**Arbeitsaufträge zum Text**:
#1 Bis zu welchem Datum soll Österreich laut dem Text zur Gleichstellung von Lebensgemeinschaften dem EGMR Argumente für die rechtliche Ungleichbehandlung vorlegen?
#2 Setzen Sie den Text zur Gleichstellung von Lebensgemeinschaften im Anschluss an seinen letzten Satz fort.

Bundesregierung hat EGMR-Entscheidung auf Kosten der SteuerzahlerInnen bisher ignoriert

„Die Bundesregierung hat die weitreichenden Konsequenzen des EGMR-Urteils in der Beschwerde Karner allerdings bis heute ignoriert und ist untätig geblieben“, ergänzt HOSI-Wien-Obmann Christian Högl. „Die ÖVP will uns indes seit Herbst 2004 die Gleichstellung von Lebensgemeinschaften als ihre Variante der Eingetragenen PartnerInnenschaft und als große Errungenschaft verkaufen, wobei es bisher ohnehin bei einer bloßen Ankündigung geblieben ist. Nur: Das ist eine Mogelpackung, denn zur völligen rechtlichen Gleichstellung der Lebensgemeinschaften ist Österreich nach dem denkwürdigen Karner-Urteil Straßburgs und dem jetzigen VfGH-Erkenntnis ohnehin verpflichtet. Wir fordern die Bundesregierung daher dringend auf, zumindest die Lebensgemeinschaften in allen relevanten Rechtsbereichen auch formal jetzt endlich gleichzustellen, damit sich Lesben und Schwule weitere Beschwerden an den VfGH und diesem damit Arbeit ersparen können – und die SteuerzahlerInnen weitere Kosten für Entschädigungen an die Betroffenen. – Von ÖVP/BZÖ erwarten wir ohnehin keine Angleichung der Rechte an die Ehe.“

VfGH in der Bredouille

„Höchst peinlich ist die Sache auch wieder für den Verfassungsgerichtshof, der jetzt seine erst fünf Jahre alte Entscheidung korrigieren musste“, erklärt HOSI-Wien-Generalsekretär Kurt Krickler. „2000 hatte er eine ähnliche Beschwerde noch zurückgewiesen (B 2116/98). Schön langsam haben wir die Nase voll davon, dass uns die VerfassungsrichterInnen erst dann unsere vollen Verfassungs- und Menschenrechte gewähren, wenn ihnen Straßburg entsprechend Beine macht. Das war beim § 209 nicht anders, da hat es fünf Beschwerden und 16 Jahre gedauert, bis der VfGH die Verfassungswidrigkeit dieser Bestimmung erkennen konnte. Diesmal war der VfGH wenigstens klug genug, nicht auf ein ‚neues Bedenken‘ zu bestehen wie beim § 209 – das sich dann ohnehin als nicht neu herausstellte –, sondern sich bei seinem Sinneswandel auf die geänderte Judikatur des EGMR zu berufen. Das hätte er beim § 209 auch tun können.“

Fall in Straßburg anhängig

„Wir erwarten jetzt auch von der Bundesregierung“, so Krickler abschließend, „dass sie diese diskriminierenden Bestimmungen im Sozialversicherungsrecht in Straßburg nicht weiter verteidigt. Dort liegt seit drei Jahren die Beschwerde Nr. 18984/02, P. B. und J. S. gegen Österreich, jener von der HOSI Wien unterstützte Fall, den der VfGH 1998 zurückgewiesen hatte (B 935/98-3). Im Rahmen der Zulässigkeitsprüfung ist Österreich aufgefordert, dem EGMR bis 13. Dezember 2005 Argumente für diese rechtliche Ungleichbehandlung vorzulegen. Das hat sich durch das VfGH-Erkenntnis jetzt wohl erübrigt.“

Anmerkung: Siehe dazu auch die Aussendungen der HOSI Wien
vom 11. Juli 2005 sowie
vom 21. Jänner 2002.

**Bereitgestelltes Material**:

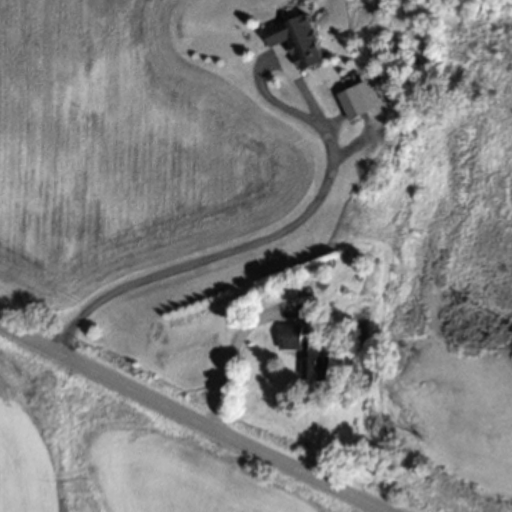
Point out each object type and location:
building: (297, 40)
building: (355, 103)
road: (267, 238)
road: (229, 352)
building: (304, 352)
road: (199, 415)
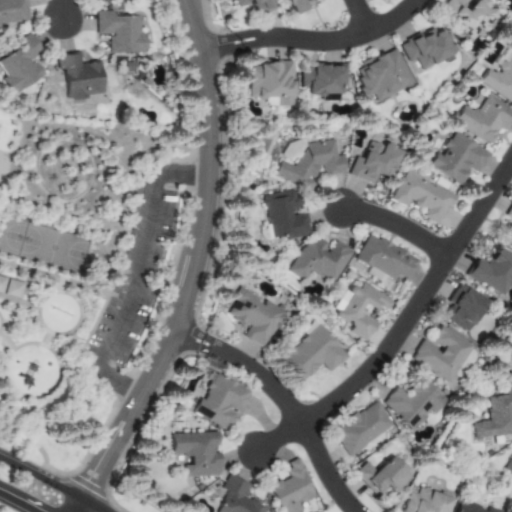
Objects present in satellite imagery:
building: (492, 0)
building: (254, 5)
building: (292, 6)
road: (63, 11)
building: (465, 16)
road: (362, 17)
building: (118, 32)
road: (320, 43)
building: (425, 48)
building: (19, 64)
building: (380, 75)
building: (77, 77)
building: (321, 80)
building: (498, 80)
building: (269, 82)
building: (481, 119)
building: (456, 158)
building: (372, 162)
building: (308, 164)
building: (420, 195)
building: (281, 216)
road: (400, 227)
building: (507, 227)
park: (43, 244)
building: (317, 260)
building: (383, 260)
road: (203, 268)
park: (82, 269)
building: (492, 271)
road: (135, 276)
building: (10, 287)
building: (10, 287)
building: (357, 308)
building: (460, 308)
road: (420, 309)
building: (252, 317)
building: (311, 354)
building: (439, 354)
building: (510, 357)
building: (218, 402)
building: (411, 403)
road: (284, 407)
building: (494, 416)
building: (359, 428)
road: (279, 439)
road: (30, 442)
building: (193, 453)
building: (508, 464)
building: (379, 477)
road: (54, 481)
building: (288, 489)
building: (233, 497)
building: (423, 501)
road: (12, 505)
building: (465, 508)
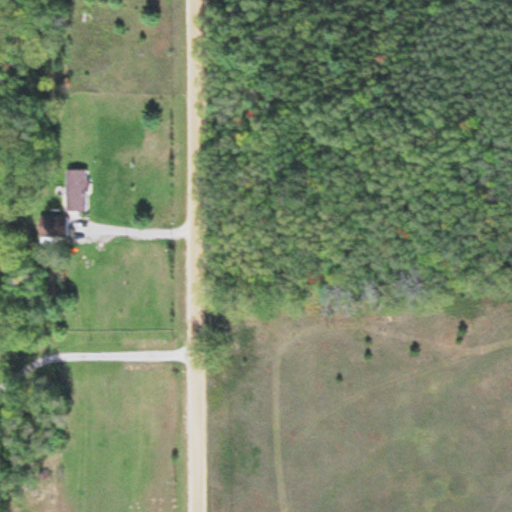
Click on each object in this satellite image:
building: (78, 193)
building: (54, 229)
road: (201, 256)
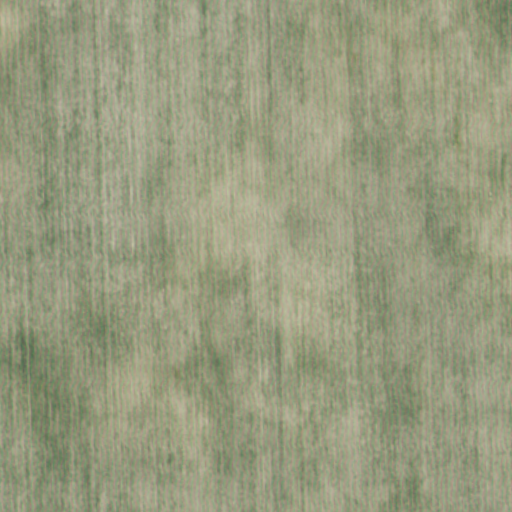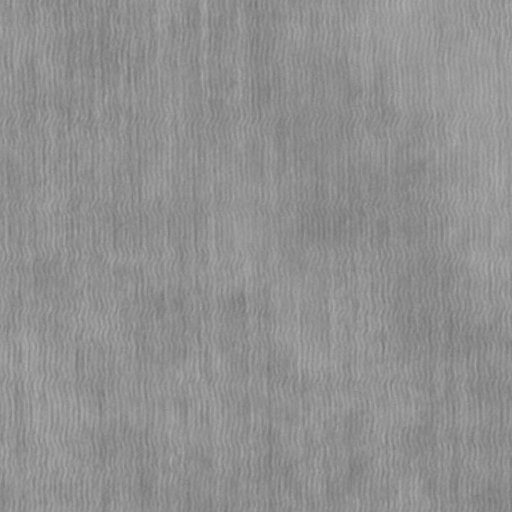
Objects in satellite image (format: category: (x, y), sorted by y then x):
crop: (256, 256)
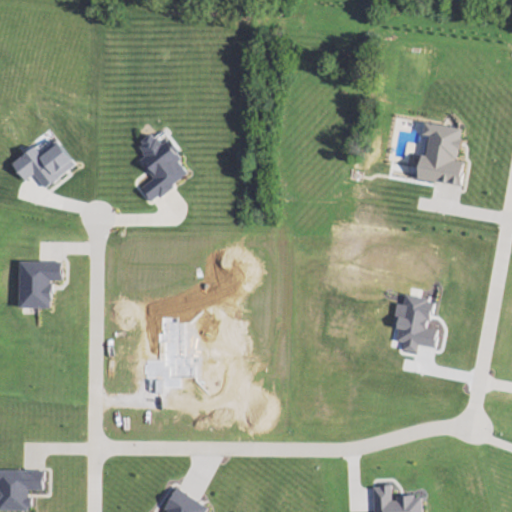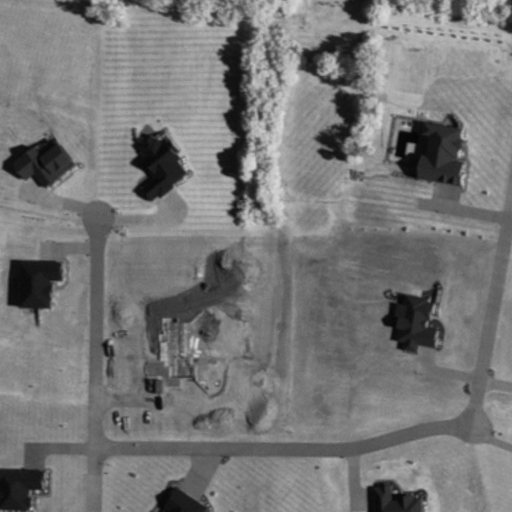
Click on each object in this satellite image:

**Ergebnisse der Aufgaben**:
#1 Bis 13. Dezember 2005.

#2
HINWEIS:

Da in den letzten Wochen und Monaten in zahlreichen Printmedien nicht korrekte Informationen über die Rechtslage betreffend „Lesben- und Schwulenehe“ im europäischen Ausland veröffentlich worden sind, hat die HOSI Wien auf ihrer Web-Abteilung „Wir wollen heiraten!“ eine ausführliche Übersicht zusammengestellt und durch eine einschlägige, einfach zu lesende Europa-Karte ergänzt.

Noch ein Hinweis: Bitte den EGMR in Straßburg nicht mit dem Gerichtshof der Europäischen Gemeinschaften (EuGH) in Luxemburg zu verwechseln.